Filesystem encoding and PHP

Many PHP applications save files to a local filesystem. Most of the times for the bulk of readers here you'll likely only ever store files using US-ASCII encoding, either because your filenames are simply based on databasefields (as you should try in most cases), or simply because most of your users never have a need for non-english characters.

When you do though, it's important to know how operating systems cope with these characters. Unsurprising, all of them do this differently.

To illustrate the differences, I'm going to do some tests on Ubuntu, OS/X 10.6.3 and Windows XP and 7.

Linux

In Linux filenames are binary.
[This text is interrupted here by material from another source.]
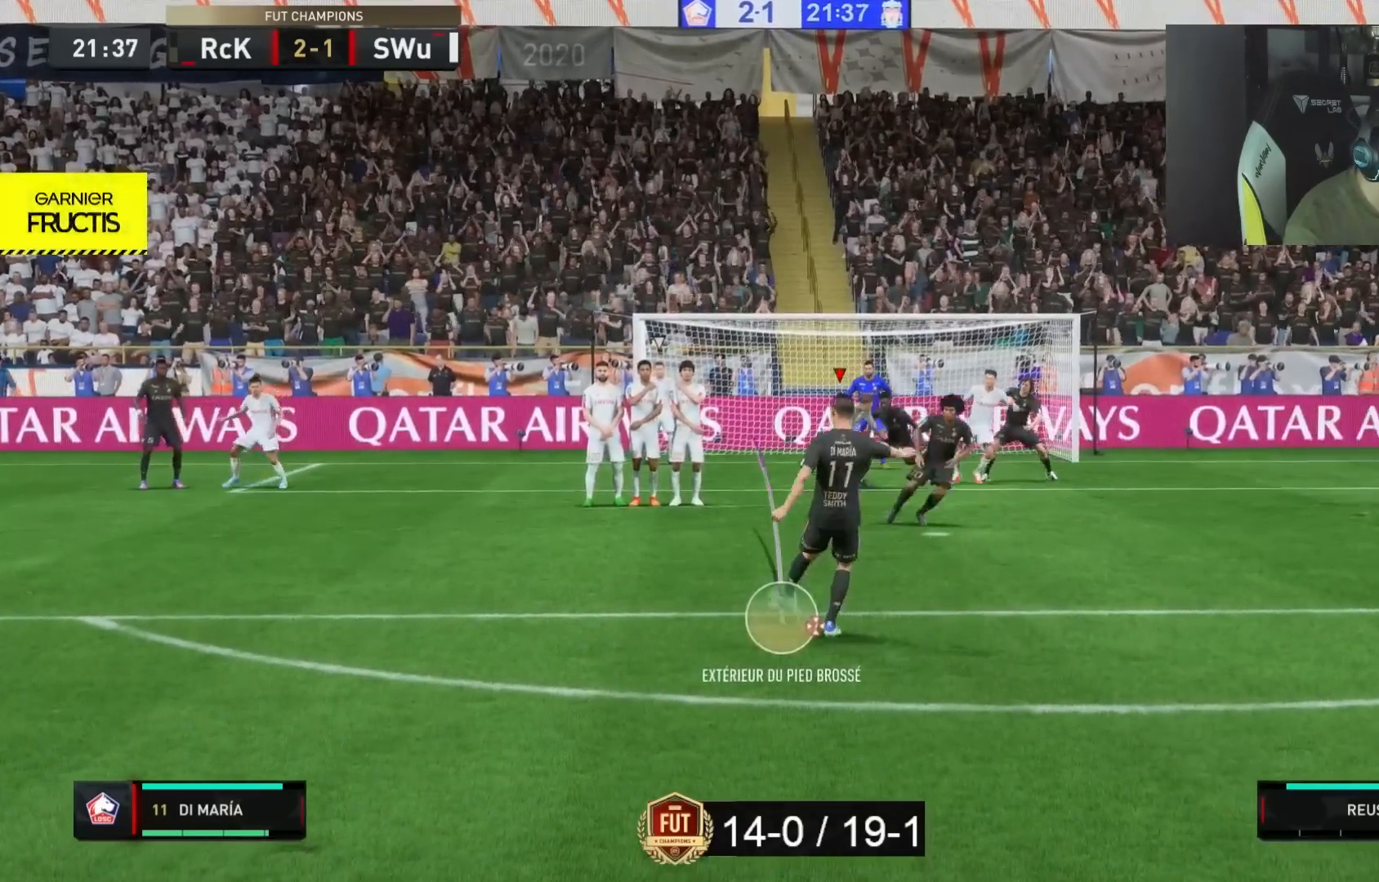
{"buttons": ["L2", "R1", "R2"], "left_stick": "up-left", "right_stick": "center", "button_events": [[200, "CIRCLE", "down"], [300, "CIRCLE", "up"], [333, "L2", "down"], [367, "R1", "down"], [400, "R2", "down"]]}
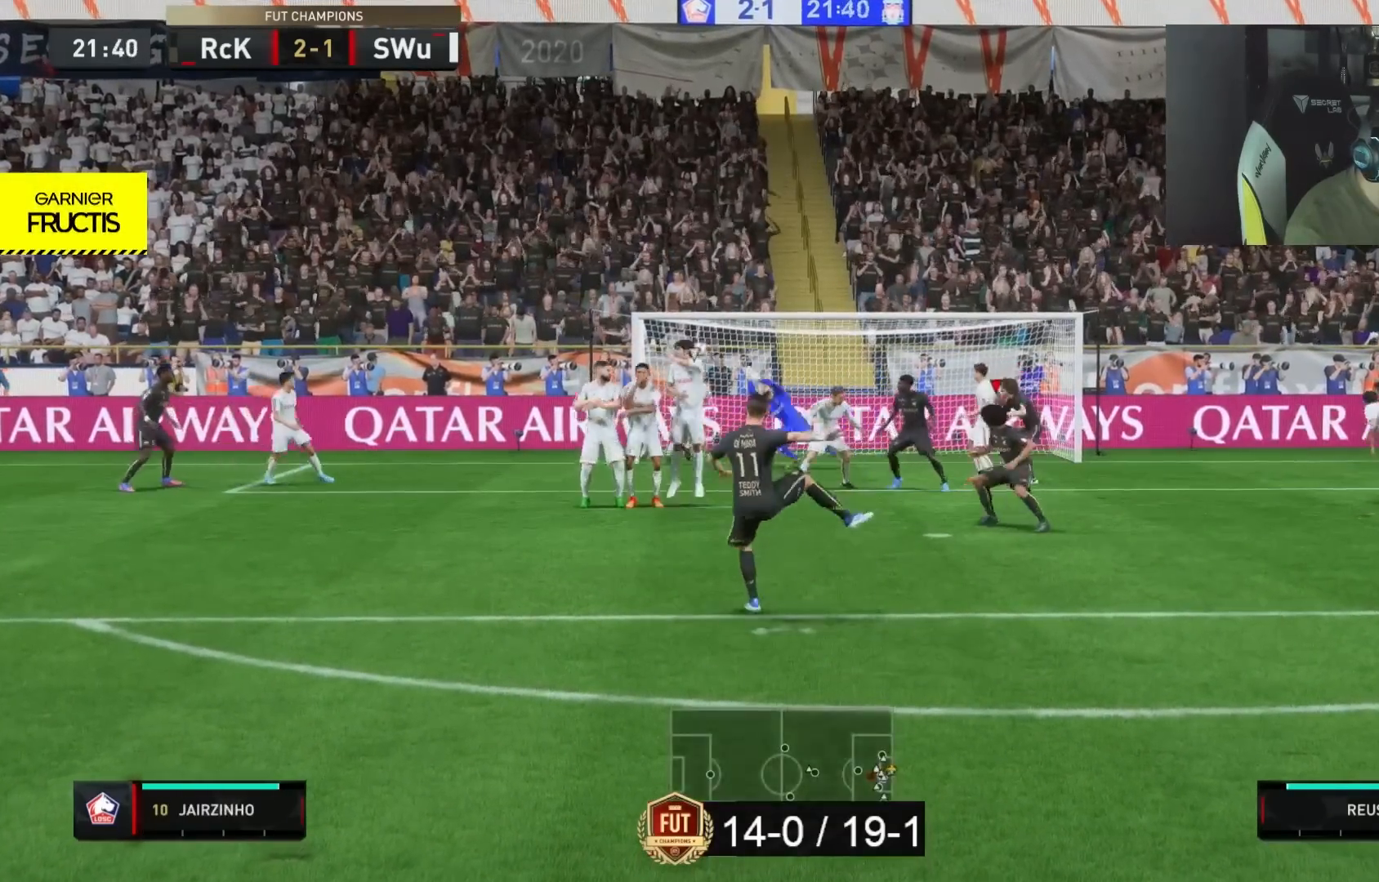
{"buttons": ["L2", "R1", "R2"], "left_stick": "down-right", "right_stick": "center", "button_events": []}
Linux does not care what encoding your filenames are, and it will accept anything besides 0x00. This means filenames can contain carriage-returns (\n), tabs (\t) or even a bell (ascii code 07).

To illustrate this, I'm going to make a tiny file using a php script:

<?php
file_put_contents("saved by the \x07.txt","contents");
?>

After running this I simply get a questionmark when viewing the file using 'ls', but when I auto-complete it, it expands to ^G (which is bell). In Nautilus, this is displayed:

fsencoding_gnome.png

If I run this script:

<?php
print_r(glob('saved*'));
?>

The output is simply missing my bell character, and I get a short beep.

This doesn't mean it's a good idea to do this. Even though the underlying filesystem is binary-safe, applications that list filenames will still have to make a decision on an encoding to display the characters to the user. You can't even show this character in any PHP page, and firewalls might even block this if you used this in a url.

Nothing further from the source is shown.